Hoar, 41, pleaded guilty to an offence under the Computer Misuse Act and was due to be sentenced on August 29, but the judge wanted him to undergo a mental health assessment at a hospital first.
"I asked for help but was ignored - he asked for help and he's being assessed at a hospital," his victim said.
The woman expected to be called as a witness in the trial, but was livid to find out it had already taken place when she read last week's paper.
"I saw red," she told the Gazette. "The police should have told me when he'd be appearing, at least. I'll never put my faith in the police again."
She also slammed the force for taking so long to find out Hoar was one of their own, and said: "I became aware he was using police ID to get into events where I was. I thought he'd got it off the internet and reported him for impersonating a police officer.

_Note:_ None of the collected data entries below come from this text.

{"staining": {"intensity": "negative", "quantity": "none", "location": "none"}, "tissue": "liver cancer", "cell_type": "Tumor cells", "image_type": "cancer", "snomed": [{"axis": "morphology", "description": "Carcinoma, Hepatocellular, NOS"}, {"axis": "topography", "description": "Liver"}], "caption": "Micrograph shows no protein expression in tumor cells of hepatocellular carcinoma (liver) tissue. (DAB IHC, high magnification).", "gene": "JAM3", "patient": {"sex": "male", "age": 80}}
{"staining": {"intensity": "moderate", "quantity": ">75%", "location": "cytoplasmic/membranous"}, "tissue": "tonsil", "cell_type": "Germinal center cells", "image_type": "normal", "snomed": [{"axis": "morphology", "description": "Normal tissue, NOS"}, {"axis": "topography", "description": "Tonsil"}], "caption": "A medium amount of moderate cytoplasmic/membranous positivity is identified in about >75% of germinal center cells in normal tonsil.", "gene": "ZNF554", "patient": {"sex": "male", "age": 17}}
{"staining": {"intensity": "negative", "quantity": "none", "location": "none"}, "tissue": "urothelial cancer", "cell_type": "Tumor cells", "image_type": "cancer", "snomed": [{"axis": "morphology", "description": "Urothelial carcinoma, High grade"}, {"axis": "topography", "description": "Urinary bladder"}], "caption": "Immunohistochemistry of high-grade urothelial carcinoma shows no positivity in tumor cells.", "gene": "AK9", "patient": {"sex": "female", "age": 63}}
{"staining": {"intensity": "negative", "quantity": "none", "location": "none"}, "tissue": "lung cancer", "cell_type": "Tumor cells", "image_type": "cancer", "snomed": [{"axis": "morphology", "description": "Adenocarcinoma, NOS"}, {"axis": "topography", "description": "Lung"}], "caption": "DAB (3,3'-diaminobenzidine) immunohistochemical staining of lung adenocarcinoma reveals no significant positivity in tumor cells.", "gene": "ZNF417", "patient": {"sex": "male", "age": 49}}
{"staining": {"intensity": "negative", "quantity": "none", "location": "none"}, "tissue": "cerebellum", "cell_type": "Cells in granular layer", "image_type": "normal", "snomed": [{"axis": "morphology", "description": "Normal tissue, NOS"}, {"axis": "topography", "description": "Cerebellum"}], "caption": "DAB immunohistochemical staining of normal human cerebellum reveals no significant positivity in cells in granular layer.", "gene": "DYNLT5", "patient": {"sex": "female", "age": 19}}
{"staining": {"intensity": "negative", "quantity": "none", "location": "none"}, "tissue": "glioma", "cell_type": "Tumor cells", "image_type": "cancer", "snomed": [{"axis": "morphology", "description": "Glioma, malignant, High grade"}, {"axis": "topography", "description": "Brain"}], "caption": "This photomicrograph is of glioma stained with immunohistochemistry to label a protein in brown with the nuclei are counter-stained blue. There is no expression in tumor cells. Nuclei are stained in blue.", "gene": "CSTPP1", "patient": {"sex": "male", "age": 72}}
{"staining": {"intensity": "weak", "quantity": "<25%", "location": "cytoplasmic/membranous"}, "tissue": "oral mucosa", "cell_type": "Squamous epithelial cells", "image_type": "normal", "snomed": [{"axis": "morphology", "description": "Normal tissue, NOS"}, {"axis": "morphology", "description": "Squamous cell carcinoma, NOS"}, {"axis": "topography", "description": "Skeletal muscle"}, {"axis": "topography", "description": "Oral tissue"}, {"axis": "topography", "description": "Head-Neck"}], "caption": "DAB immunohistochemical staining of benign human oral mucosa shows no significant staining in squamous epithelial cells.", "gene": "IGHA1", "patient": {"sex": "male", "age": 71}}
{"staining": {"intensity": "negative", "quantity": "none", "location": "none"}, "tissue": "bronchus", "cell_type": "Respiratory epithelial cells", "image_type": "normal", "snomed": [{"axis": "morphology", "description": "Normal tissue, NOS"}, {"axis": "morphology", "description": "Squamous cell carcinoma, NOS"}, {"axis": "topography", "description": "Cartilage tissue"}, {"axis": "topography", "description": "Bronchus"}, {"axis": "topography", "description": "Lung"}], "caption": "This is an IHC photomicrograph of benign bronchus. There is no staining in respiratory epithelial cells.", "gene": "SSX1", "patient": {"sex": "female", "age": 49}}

But one of my friends saw it and said 'I think it's real'.
"I told the police, but they kept ignoring me.
"It took them five months to realise he did actually work for them.
"When they told me I put the phone down and burst into tears - because he'd made me feel as though I was going mad."
The woman said she'd wanted to attend the trial for "closure" and to tell the court what Hoar had put her through.
She is thinking about bringing a civil case against the police, she added.
A Hackney police spokesman said: "After establishing whom the suspect was, Hoar was issued with a harassment warning on September 10, 2010, by an officer at Hackney.
"The Directorate of Professional Standards - the Met's internal complaints and anti-corruption department - and Hoar's supervisor at Tower Hamlets were informed of the outcome."
Hoar ceased to be a special constable in October 2010.
A Tower Hamlets police spokesman was unable to respond to the Gazette's request for a comment before our deadline.
In the Hackney Gazette we reported on court proceedings involving Mr David Hoar of Smalley Close, Stoke Newington. Mr Hoar, a former Special constable, was convicted in July 2012 of one count of harassment, and we reported his victim's claims that Mr Hoar 'loitered outside her [place of] work' and 'turned up at events' which she was attending. These allegations were not proven and did not, therefore, form part of Mr Hoar's conviction. Mr Hoar is subject to an indefinite restraining order banning him from contacting the victim directly or indirectly, including via the use of social media.